The success of the bald eagle reintroduction won’t be clear until this first group of birds starts to breed about five years from now. No one will know for sure whether or not the DDT levels in the environment will be high enough to doom the birds’ breeding efforts until the first eggs are laid. If the eggs are still brittle, humans may have to play midwife to the eagles as they have on Santa Catalina Island.

A bald eagle breeding program is underway on that island, but the effects of the nearby DDT dump have lingered. When an eagle lays an egg, a handler removes it and replaces it with an artificial one. The fragile, live egg is hatched in an incubator. Humans raise the hatchling and then release it into the wild. Researchers hope that Santa Cruz is far enough from the DDT dump that the poison will no longer affect the island’s birds.

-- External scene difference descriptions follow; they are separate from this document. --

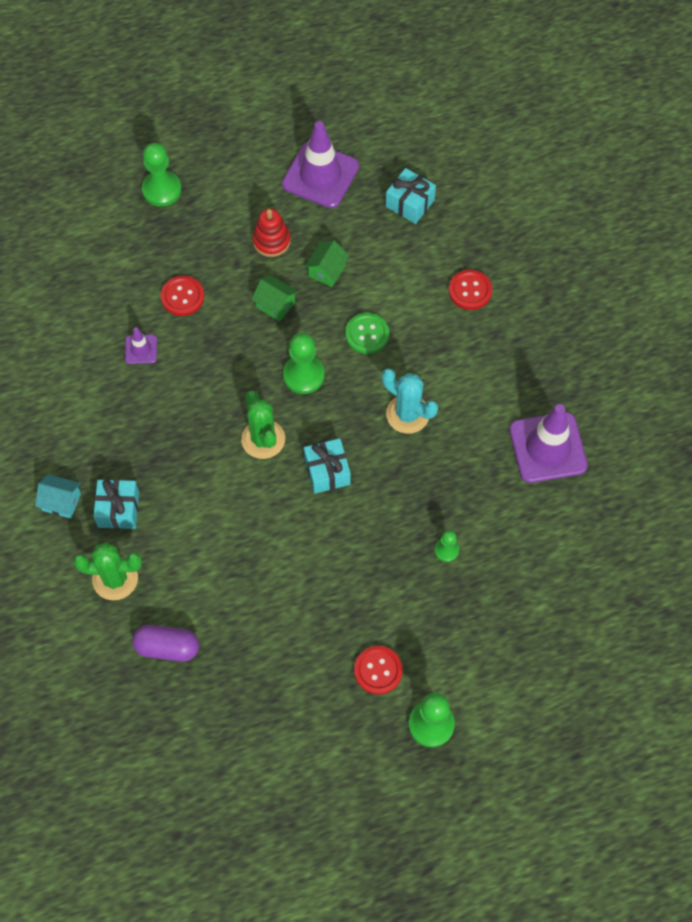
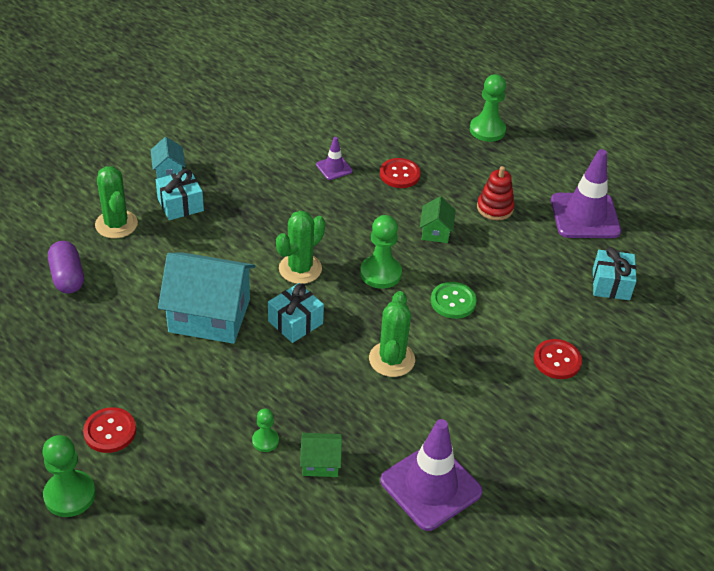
camera: 60 degrees right, 20 degrees down
(282, 539) = (209, 315): none -> turquoise house
(327, 270) = (495, 252): green house -> green house (320, 463)
(407, 414) = (391, 359): turquoise cactus -> green cactus

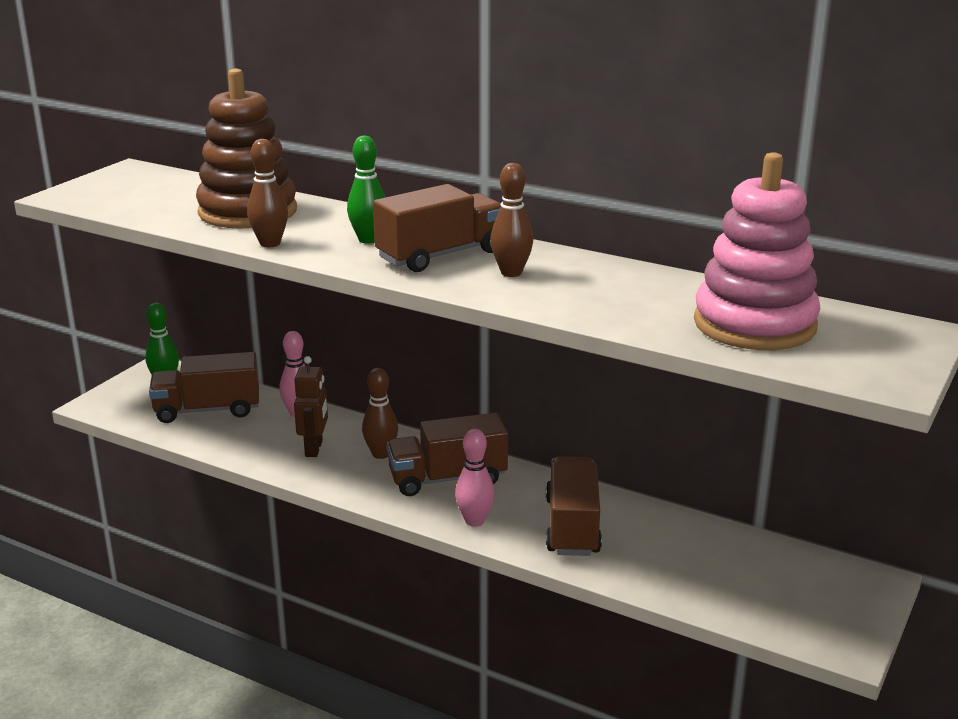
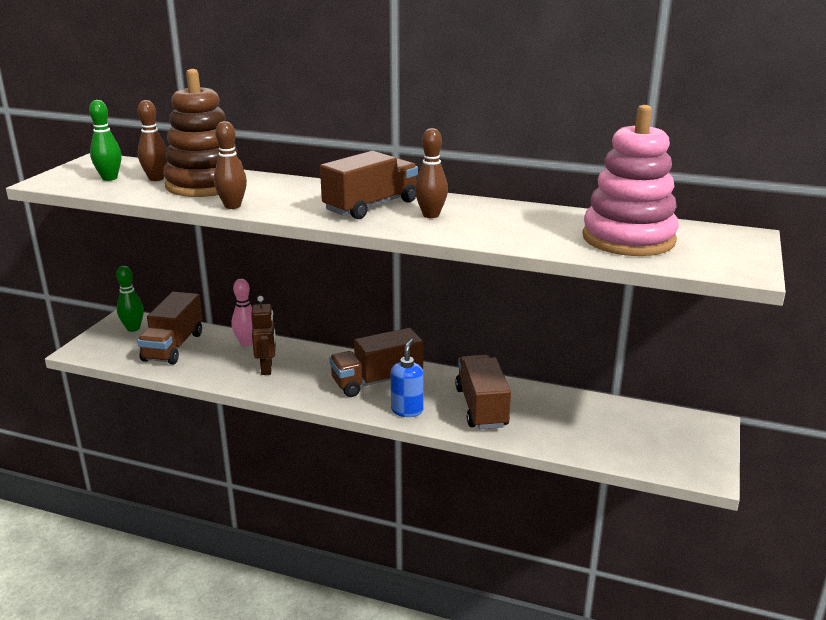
camera: 10 degrees left, 0 degrees up
(207, 410) = (173, 347): brown truck -> brown truck turned 60 degrees counterclockwise
(368, 239) = (310, 199): green bowling pin -> green bowling pin (109, 178)
(381, 454) = (320, 367): brown bowling pin -> brown bowling pin (156, 178)
(474, 521) = (407, 410): pink bowling pin -> blue soap dispenser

There are many reasons to be optimistic about the bald eagles’ chances. Seabirds such as brown pelicans, cormorants, and gulls are now breeding successfully on many of the Channel Islands, suggesting that DDT levels are low enough that the pesticide doesn’t interfere with bird breeding. And recently, several public agencies settled lawsuits against the Montrose Chemical Company. The $30 million settlement is earmarked for natural resource restoration. Lastly, efforts to cap the DDT spill with tons of clean sediment look promising.

Bringing bald eagles back to Santa Cruz Island is just one more component in the attempt to return the ecosystem to a healthy balance. The next step is removing the feral pigs, before they tempt the golden eagles back. Professional hunters have already begun trapping and shooting pigs and goats on the other islands, and will begin their work on Santa Cruz in 2004, a process that could take five or six years. Animal rights advocates dismayed with the project argue that the park service should take a more humane approach to removing the pigs.

Nature Conservancy biologist Erik Aschehoug says he welcomes the concern and the funds the “glamour mammal” foxes have drawn to the islands. But, he says, saving the island fox is only a small part of a comprehensive plan to restore the islands to health. Anchored so close to the mainland, the Channel Islands have been exploited by humans for centuries. Now an effort is underway to turn back the clock, and bring a piece of California’s natural history back to life.

“We’re on the path to returning to California’s coastal heritage,” says Aschehoug. “The mainland has been developed, farmed, scraped clean. There are very few other places left in Southern California that are reminiscent of California’s rich coastal heritage.”


Erika Kelly is a freelance journalist based in San Francisco.